Читать книгу Documents sur les juifs à Paris au XVIIIe siècle : actes d'inhumation et scellés - Paul Hildenfinger - Страница 3
INTRODUCTION.
ОглавлениеAu XVIIIe siècle, comme on sait, l’état civil de chaque sujet coïncide avec son état religieux. C’est le curé qui continue à tenir registre, et ce qu’il inscrit c’est non pas tant la naissance, le mariage ou le décès des individus que le baptême, l’union religieuse ou la sépulture. Sans doute l’ordonnance de 1667 et la déclaration de 1736 «laïcisent» ce qu’on appelle alors l’état des hommes et organisent de façon plus efficace le contrôle de l’Etat. Mais l’état civil n’existe toujours, pourrait-on dire, qu’en fonction de l’état religieux.
Quelle est, dans ces conditions, la situation des non-catholiques? Si à la rigueur la question pouvait ne pas être posée pour les naissances ou les mariages , il était impossible à la police de se désintéresser du décès de ces habitants. Aussi la déclaration royale du 9 avril 1736 «concernant la forme de tenir les registres des baptêmes, mariages, sépultures, noviciats et professions» prévoyait-elle des mesures spéciales. L’article XIII est ainsi conçu: «Ne seront... inhumés ceux auxquels la sépulture ecclésiastique ne sera pas accordée qu’en vertu d’une ordonnance du Juge de Police des lieux rendue sur les conclusions de notre Procureur ou de celui des hauts-justiciers, dans laquelle ordonnance sera fait mention du jour du décès et du nom et qualité de la personne décédée ...»

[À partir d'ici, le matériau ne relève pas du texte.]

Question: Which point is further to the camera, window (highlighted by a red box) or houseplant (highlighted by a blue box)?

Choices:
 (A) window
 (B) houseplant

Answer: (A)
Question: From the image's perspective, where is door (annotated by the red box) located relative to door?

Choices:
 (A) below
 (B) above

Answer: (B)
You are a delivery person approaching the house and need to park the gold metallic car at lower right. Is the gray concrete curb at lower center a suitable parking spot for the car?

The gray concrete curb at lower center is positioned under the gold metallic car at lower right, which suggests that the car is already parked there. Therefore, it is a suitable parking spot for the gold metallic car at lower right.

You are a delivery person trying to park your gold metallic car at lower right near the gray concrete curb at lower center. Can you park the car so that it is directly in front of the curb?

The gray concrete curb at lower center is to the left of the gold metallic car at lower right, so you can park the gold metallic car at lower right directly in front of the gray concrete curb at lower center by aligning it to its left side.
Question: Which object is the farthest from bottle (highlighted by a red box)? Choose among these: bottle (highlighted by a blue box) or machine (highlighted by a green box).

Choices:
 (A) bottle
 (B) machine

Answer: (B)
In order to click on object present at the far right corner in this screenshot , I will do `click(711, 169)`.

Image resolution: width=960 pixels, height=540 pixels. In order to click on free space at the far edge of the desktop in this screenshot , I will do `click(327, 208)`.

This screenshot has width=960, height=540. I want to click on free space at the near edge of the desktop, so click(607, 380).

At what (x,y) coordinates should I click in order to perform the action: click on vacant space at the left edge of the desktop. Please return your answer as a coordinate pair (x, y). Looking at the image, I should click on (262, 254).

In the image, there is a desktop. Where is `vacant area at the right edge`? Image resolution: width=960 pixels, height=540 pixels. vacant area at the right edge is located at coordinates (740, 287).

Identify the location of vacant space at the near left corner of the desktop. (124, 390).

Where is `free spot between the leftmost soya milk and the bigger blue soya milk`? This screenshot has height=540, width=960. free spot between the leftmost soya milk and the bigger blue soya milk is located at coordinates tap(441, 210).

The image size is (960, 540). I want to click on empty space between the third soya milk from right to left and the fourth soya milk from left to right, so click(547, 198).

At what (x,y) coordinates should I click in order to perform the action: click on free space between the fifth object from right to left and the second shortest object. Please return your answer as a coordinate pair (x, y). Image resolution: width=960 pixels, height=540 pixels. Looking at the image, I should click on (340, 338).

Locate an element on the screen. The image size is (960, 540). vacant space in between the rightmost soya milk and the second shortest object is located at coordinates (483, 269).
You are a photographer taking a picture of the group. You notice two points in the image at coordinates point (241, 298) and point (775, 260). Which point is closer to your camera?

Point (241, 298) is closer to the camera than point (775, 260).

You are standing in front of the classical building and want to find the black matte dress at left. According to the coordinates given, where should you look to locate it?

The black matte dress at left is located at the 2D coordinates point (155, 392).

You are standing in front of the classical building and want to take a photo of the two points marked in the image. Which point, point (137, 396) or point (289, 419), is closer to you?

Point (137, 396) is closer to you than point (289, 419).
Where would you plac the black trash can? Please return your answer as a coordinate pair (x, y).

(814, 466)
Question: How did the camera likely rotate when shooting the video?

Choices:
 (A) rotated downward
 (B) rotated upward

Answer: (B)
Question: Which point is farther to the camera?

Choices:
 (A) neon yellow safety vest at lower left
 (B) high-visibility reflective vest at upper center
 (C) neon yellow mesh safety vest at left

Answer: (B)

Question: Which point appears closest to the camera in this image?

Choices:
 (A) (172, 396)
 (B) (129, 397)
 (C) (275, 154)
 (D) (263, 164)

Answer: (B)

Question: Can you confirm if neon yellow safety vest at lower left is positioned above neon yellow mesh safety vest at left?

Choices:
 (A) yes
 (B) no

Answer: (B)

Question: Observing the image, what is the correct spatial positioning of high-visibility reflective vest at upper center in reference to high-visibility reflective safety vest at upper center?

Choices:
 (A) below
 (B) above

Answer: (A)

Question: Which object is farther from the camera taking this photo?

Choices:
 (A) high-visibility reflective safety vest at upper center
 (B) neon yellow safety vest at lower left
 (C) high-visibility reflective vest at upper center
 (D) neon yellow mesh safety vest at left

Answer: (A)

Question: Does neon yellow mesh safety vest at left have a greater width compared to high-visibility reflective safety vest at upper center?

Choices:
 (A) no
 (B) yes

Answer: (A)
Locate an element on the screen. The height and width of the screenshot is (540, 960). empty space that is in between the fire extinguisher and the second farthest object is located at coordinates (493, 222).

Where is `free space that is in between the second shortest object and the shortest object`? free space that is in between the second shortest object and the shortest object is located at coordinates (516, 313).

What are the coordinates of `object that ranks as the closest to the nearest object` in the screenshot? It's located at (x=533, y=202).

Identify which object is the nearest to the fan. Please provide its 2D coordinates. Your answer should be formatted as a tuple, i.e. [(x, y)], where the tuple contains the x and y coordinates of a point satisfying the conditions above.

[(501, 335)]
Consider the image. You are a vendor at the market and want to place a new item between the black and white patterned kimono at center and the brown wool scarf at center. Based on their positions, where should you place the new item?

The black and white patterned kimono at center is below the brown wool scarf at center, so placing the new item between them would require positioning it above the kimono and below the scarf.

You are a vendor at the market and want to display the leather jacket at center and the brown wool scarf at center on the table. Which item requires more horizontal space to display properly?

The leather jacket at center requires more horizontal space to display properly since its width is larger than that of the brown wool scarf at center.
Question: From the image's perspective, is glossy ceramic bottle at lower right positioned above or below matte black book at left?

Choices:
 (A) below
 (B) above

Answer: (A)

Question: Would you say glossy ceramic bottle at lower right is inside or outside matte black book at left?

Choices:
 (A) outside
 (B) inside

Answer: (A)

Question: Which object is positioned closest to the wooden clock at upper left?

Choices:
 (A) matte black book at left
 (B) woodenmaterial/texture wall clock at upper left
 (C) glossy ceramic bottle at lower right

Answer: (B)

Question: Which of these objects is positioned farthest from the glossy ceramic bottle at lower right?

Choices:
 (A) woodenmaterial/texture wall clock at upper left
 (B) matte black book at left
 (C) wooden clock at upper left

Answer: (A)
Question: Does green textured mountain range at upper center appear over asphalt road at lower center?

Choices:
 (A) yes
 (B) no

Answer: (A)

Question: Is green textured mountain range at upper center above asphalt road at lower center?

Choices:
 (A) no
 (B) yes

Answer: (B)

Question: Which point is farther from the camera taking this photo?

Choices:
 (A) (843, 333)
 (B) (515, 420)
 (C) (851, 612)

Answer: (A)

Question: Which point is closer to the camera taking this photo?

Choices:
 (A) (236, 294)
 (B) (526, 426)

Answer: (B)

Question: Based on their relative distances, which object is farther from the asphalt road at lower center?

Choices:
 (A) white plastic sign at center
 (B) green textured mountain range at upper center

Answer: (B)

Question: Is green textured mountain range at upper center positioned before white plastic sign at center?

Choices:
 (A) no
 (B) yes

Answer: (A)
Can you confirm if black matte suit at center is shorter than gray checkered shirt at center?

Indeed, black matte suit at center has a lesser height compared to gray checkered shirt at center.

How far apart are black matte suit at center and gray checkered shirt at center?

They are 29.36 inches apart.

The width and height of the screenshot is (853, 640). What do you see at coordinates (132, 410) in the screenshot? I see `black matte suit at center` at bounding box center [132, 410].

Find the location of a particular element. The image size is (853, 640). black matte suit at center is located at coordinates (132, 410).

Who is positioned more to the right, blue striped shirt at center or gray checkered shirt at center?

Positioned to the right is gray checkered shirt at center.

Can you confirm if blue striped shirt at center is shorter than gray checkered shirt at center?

Par application de cette déclaration, le Lieutenant général de police de Paris arrête, le 20 octobre 1736, que «ceux auxquels la sépulture ecclésiastique ne sera pas accordée, qui viendront à décéder dans la ville, fauxbourgs et banlieue de Paris, ne pourront être inhumés qu’en vertu de» son «ordonnance rendue sur les conclusions dudit Procureur du Roi»; et une sentence du même magistrat à la date du 22 décembre de la même année complète ainsi ces prescriptions: «Lorsqu’il viendra à décéder des personnes auxquelles la sépulture ecclésiastique ne sera pas accordée, les commissaires du Châtelet se transporteront chacun dans leur quartier dans les maisons où les personnes seront décédées, lorsqu’ils en seront requis, ou sur l’avis qui leur en aura été donné, à l’effet de dresser leurs procès-verbaux qu’ils seront tenus de communiquer aussitôt audit Procureur du Roi, pour être par lui requis ce qu’il appartiendra, et de Nous en référer ensuite, pour être par Nous sur iceux ordonné ce que de raison; lesquels commissaires, chacun dans leur quartier, tiendront la main à l’exécution de notre ordonnance qui interviendra sur lesdits procès-verbaux, conclusions et ordonnances qu’ils remettront dans vingt-quatre heures au plus tard des expéditions (sic) en forme au greffe dudit Me Caillet [l’ancien des greffiers de la Chambre civile et de celle de police du Châtelet de Paris], pour être enregistrées sur le registre qui sera par lui tenu à cet effet... »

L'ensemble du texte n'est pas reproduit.